Economic data: May NFP (released today, June 5, 8:30 AM ET) — watch not just the headline but the unemployment rate and average hourly earnings. A headline beat with wage acceleration is the most hawkish combination; a headline miss with stable wages is the most benign. Fed / central bank: June 16–17 FOMC — Warsh's inaugural meeting. The FOMC blackout period begins this weekend. Any pre-blackout governor or Warsh statements in the next 48 hours carry amplified weight; with Warsh's known preference for limited pre-meeting communication, any attributed language before the blackout is a high-signal event. Iran deal: Trump indicated a deal "over the next week" as of June 1. Watch for any White House statement, Truth Social post, or press conference confirmation. A signed MOU is the single most positive macro catalyst available — it clears the oil premium, reduces June 17 hawkish risk, and releases AI multiples from the inflation overhang simultaneously. Earnings: No major S&P 500 names remaining this week. Next major earnings catalyst is mid-June. Veeva Systems (VEEV) if results are pending; Five Below (FIVE) as a consumer health read-through on lower-income spending under oil-driven inflation. Analyst follow-on: Watch for AVGO and CRWD price target revisions June 4–7. A cluster of $500+ PTs on AVGO sets near-term resistance and confirms the dip-buy thesis; any CRWD PT cuts below $650 would signal the billings miss is being read structurally, not as timing noise.

Disclaimer

This report is prepared for personal research and informational purposes only. It does not constitute investment advice, an offer, or a solicitation to buy or sell any security.
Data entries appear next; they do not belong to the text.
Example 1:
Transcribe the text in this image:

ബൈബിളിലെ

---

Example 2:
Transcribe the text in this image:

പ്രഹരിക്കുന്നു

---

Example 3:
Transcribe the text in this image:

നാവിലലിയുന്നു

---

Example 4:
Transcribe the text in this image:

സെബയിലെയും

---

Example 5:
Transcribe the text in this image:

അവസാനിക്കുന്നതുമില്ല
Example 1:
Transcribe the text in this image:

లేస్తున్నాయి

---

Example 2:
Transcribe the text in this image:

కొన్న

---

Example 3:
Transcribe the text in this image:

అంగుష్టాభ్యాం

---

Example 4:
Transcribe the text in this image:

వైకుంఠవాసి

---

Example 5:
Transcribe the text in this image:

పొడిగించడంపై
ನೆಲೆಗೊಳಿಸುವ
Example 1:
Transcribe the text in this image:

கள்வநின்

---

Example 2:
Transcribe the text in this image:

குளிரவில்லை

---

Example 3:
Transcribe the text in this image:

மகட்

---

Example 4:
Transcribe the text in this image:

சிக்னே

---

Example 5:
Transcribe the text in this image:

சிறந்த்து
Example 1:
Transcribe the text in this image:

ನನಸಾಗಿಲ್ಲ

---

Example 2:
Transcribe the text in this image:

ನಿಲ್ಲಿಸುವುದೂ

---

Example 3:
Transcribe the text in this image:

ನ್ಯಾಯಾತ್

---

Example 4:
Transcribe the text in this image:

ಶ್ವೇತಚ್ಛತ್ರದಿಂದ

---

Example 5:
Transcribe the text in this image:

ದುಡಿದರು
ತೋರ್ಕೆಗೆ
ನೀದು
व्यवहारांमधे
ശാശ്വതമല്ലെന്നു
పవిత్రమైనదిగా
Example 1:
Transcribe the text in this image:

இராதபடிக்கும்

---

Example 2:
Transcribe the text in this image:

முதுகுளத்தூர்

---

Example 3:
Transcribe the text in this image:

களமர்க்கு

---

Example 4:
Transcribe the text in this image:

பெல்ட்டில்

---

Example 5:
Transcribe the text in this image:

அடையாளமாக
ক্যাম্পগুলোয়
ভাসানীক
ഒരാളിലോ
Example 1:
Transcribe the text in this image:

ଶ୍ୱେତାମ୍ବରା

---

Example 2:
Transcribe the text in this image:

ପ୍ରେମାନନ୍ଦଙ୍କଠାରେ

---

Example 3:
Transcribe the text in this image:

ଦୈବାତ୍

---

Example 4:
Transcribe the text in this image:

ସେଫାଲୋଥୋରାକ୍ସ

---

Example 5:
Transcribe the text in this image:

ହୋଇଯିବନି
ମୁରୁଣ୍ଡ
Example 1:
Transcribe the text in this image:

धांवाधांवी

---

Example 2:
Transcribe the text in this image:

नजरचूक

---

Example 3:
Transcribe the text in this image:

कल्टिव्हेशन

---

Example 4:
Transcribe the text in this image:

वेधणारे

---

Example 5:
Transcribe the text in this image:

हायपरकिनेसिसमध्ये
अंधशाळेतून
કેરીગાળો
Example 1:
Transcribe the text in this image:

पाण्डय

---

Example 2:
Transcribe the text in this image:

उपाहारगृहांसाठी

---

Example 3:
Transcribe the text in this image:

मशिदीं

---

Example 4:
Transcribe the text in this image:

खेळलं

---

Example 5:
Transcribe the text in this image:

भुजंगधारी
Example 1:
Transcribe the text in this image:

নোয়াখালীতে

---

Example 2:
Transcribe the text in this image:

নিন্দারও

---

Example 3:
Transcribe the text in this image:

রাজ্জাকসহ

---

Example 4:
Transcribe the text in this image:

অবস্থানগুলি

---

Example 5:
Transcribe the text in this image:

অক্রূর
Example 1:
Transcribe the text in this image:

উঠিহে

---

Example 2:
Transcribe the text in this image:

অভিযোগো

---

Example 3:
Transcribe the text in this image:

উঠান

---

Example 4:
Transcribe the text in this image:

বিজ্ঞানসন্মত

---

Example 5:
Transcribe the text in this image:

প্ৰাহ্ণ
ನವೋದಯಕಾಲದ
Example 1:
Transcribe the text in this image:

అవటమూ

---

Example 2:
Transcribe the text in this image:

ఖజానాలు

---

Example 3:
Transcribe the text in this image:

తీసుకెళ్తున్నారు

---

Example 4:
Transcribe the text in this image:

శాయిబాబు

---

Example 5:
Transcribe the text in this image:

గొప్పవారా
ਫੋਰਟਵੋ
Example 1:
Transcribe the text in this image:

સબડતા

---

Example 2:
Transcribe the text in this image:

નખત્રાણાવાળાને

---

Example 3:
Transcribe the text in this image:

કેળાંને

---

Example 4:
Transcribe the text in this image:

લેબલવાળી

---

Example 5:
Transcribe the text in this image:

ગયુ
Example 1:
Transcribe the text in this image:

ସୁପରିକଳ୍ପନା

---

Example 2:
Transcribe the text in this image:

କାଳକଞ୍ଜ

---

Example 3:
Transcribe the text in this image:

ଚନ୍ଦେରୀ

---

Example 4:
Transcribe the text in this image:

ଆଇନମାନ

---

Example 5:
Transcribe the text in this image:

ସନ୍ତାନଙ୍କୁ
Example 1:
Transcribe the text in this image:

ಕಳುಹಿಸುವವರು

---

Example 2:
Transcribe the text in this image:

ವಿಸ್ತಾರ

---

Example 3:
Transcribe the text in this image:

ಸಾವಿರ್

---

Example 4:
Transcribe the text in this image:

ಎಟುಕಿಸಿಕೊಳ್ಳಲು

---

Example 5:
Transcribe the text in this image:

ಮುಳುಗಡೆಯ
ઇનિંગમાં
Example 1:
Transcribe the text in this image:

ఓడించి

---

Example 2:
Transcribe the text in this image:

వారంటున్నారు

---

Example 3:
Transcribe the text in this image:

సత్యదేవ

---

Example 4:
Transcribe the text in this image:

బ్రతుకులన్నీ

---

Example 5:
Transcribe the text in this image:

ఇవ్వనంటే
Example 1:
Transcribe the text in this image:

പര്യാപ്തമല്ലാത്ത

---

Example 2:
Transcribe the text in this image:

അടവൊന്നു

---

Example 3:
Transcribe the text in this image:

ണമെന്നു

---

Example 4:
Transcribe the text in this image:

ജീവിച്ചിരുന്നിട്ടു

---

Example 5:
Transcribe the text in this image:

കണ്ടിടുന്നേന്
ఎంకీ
Information is drawn from public sources believed to be reliable but is not guaranteed accurate or complete. Markets change rapidly; data may be stale by the time of reading. Any "ideas" mentioned are research candidates, not recommendations, and do not consider any specific person's financial situation, objectives, or risk tolerance. Consult a licensed financial advisor before making investment decisions. Past performance does not predict future results.